The otherwise inevitable no-deal Brexit on 31st October, as far as EU law is concerned, can be prevented in three different ways
- the ratification of a withdrawal agreement that the Commons has first approved
- the extension of the Article 50 notice period with the consent of the Council
- the valid revocation of the UK’s Article 50 notice of intention to leave the EU.
This blog post is about the third-listed possibility, colloquially known as “revoking Article 50”.
The House of Commons cannot revoke Article 50. The Prime Minister, for example, could revoke Article 50, validly, provided the “constitutional requirements” had been met. A statute would be needed to force a future Prime Minister to revoke Article 50 reluctantly.
The role of the Commons in blocking a no-deal Brexit by the third means is therefore to play its part in procuring that the said constitutional requirements are met (permitting the valid revocation of Article 50) and (optionally) in passing a statute to force a reluctant future Prime Minister to revoke Article 50 against his better judgment.

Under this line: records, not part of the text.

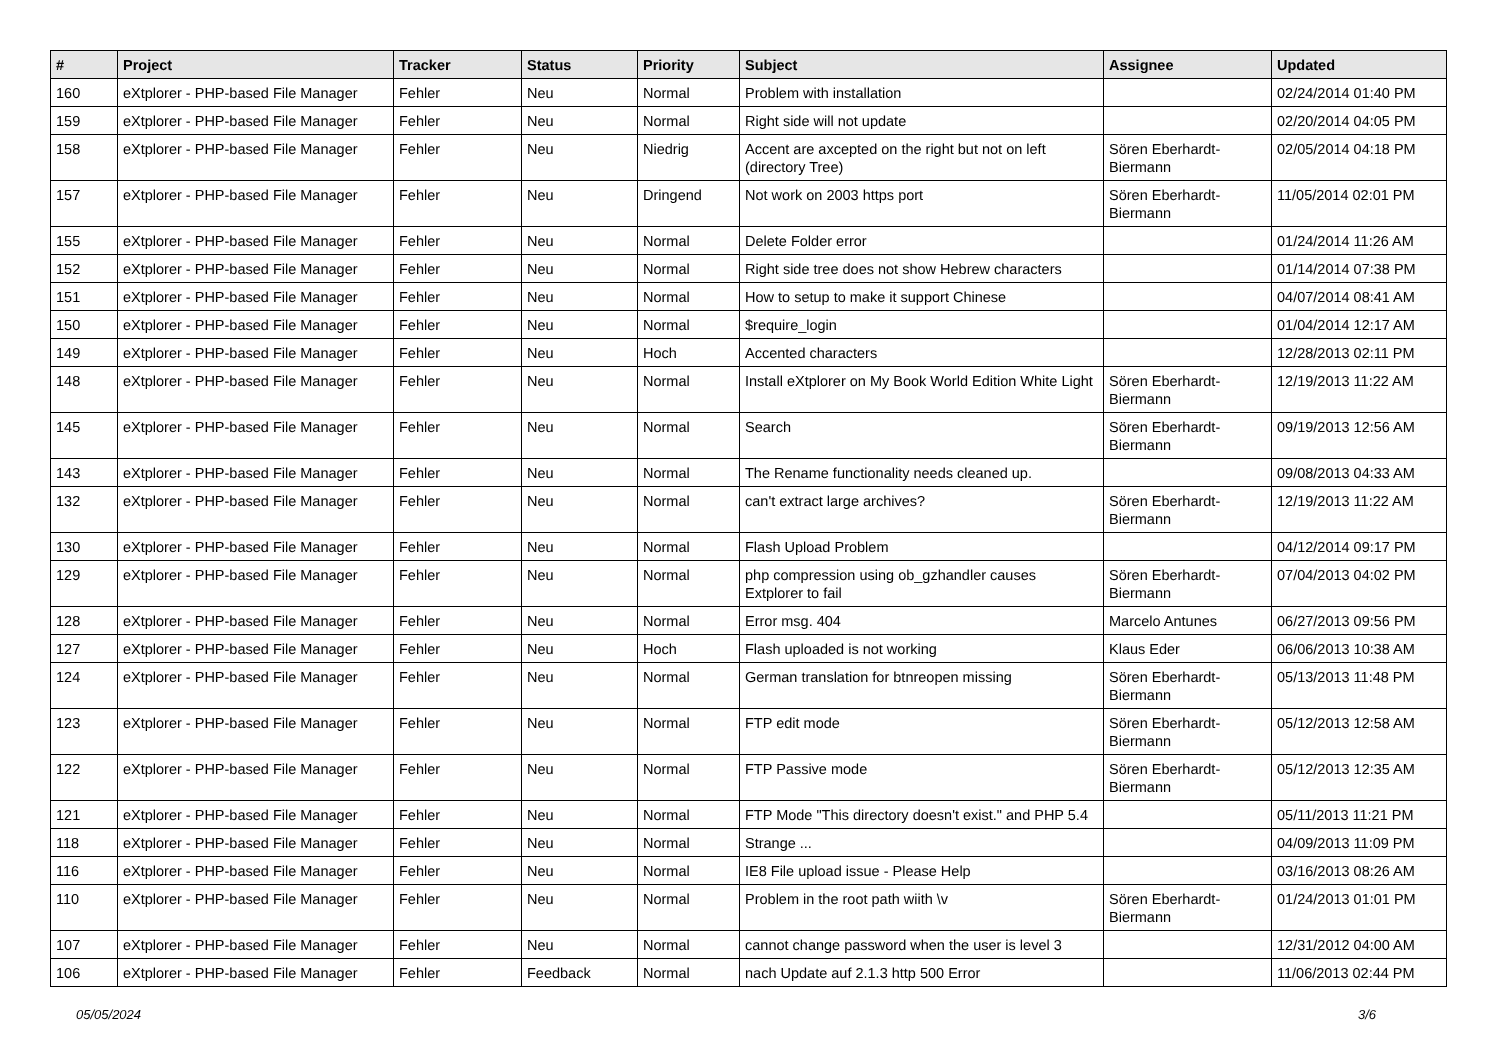| # | Project | Tracker | Status | Priority | Subject | Assignee | Updated |
| --- | --- | --- | --- | --- | --- | --- | --- |
| 160 | eXtplorer - PHP-based File Manager | Fehler | Neu | Normal | Problem with installation | | 02/24/2014 01:40 PM |
| 159 | eXtplorer - PHP-based File Manager | Fehler | Neu | Normal | Right side will not update | | 02/20/2014 04:05 PM |
| 158 | eXtplorer - PHP-based File Manager | Fehler | Neu | Niedrig | Accent are axcepted on the right but not on left (directory Tree) | Sören Eberhardt-Biermann | 02/05/2014 04:18 PM |
| 157 | eXtplorer - PHP-based File Manager | Fehler | Neu | Dringend | Not work on 2003 https port | Sören Eberhardt-Biermann | 11/05/2014 02:01 PM |
| 155 | eXtplorer - PHP-based File Manager | Fehler | Neu | Normal | Delete Folder error | | 01/24/2014 11:26 AM |
| 152 | eXtplorer - PHP-based File Manager | Fehler | Neu | Normal | Right side tree does not show Hebrew characters | | 01/14/2014 07:38 PM |
| 151 | eXtplorer - PHP-based File Manager | Fehler | Neu | Normal | How to setup to make it support Chinese | | 04/07/2014 08:41 AM |
| 150 | eXtplorer - PHP-based File Manager | Fehler | Neu | Normal | $require_login | | 01/04/2014 12:17 AM |
| 149 | eXtplorer - PHP-based File Manager | Fehler | Neu | Hoch | Accented characters | | 12/28/2013 02:11 PM |
| 148 | eXtplorer - PHP-based File Manager | Fehler | Neu | Normal | Install eXtplorer on My Book World Edition White Light | Sören Eberhardt-Biermann | 12/19/2013 11:22 AM |
| 145 | eXtplorer - PHP-based File Manager | Fehler | Neu | Normal | Search | Sören Eberhardt-Biermann | 09/19/2013 12:56 AM |
| 143 | eXtplorer - PHP-based File Manager | Fehler | Neu | Normal | The Rename functionality needs cleaned up. | | 09/08/2013 04:33 AM |
| 132 | eXtplorer - PHP-based File Manager | Fehler | Neu | Normal | can't extract large archives? | Sören Eberhardt-Biermann | 12/19/2013 11:22 AM |
| 130 | eXtplorer - PHP-based File Manager | Fehler | Neu | Normal | Flash Upload Problem | | 04/12/2014 09:17 PM |
| 129 | eXtplorer - PHP-based File Manager | Fehler | Neu | Normal | php compression using ob_gzhandler causes Extplorer to fail | Sören Eberhardt-Biermann | 07/04/2013 04:02 PM |
| 128 | eXtplorer - PHP-based File Manager | Fehler | Neu | Normal | Error msg. 404 | Marcelo Antunes | 06/27/2013 09:56 PM |
| 127 | eXtplorer - PHP-based File Manager | Fehler | Neu | Hoch | Flash uploaded is not working | Klaus Eder | 06/06/2013 10:38 AM |
| 124 | eXtplorer - PHP-based File Manager | Fehler | Neu | Normal | German translation for btnreopen missing | Sören Eberhardt-Biermann | 05/13/2013 11:48 PM |
| 123 | eXtplorer - PHP-based File Manager | Fehler | Neu | Normal | FTP edit mode | Sören Eberhardt-Biermann | 05/12/2013 12:58 AM |
| 122 | eXtplorer - PHP-based File Manager | Fehler | Neu | Normal | FTP Passive mode | Sören Eberhardt-Biermann | 05/12/2013 12:35 AM |
| 121 | eXtplorer - PHP-based File Manager | Fehler | Neu | Normal | FTP Mode "This directory doesn't exist." and PHP 5.4 | | 05/11/2013 11:21 PM |
| 118 | eXtplorer - PHP-based File Manager | Fehler | Neu | Normal | Strange ... | | 04/09/2013 11:09 PM |
| 116 | eXtplorer - PHP-based File Manager | Fehler | Neu | Normal | IE8 File upload issue - Please Help | | 03/16/2013 08:26 AM |
| 110 | eXtplorer - PHP-based File Manager | Fehler | Neu | Normal | Problem in the root path wiith \v | Sören Eberhardt-Biermann | 01/24/2013 01:01 PM |
| 107 | eXtplorer - PHP-based File Manager | Fehler | Neu | Normal | cannot change password when the user is level 3 | | 12/31/2012 04:00 AM |
| 106 | eXtplorer - PHP-based File Manager | Fehler | Feedback | Normal | nach Update auf 2.1.3 http 500 Error | | 11/06/2013 02:44 PM |
05/05/2024 3/6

This blog post addresses the question as to what the constitutional requirements are for the revocation of Article 50.
I believe that it is a constitutional requirement, before Article 50 can validly be revoked, that an “enabling” Act of Parliament should have been enacted beforehand, permitting this. The House of Commons alone cannot enact such an enabling Act of Parliament.
Dissatisfied with the response of the government to my enquiries raised in pre-action correspondence, I am therefore now taking the Prime Minister and the Secretary of State for Exiting the European Union to court, seeking a declaration that such an enabling Act is indeed a constitutional requirement for the revocation of Article 50.
You are welcome to read the court papers I served on the government a week ago.
I eventually issued my childishly simple claim as a litigant-in-person, because the crowd-funding page I had drafted cannot go live until I have a lawyer in place, and no lawyer has come forward to offer his services in perfecting the crowd-funding pitch and agreeing to take on the case, eventually crowd-funded.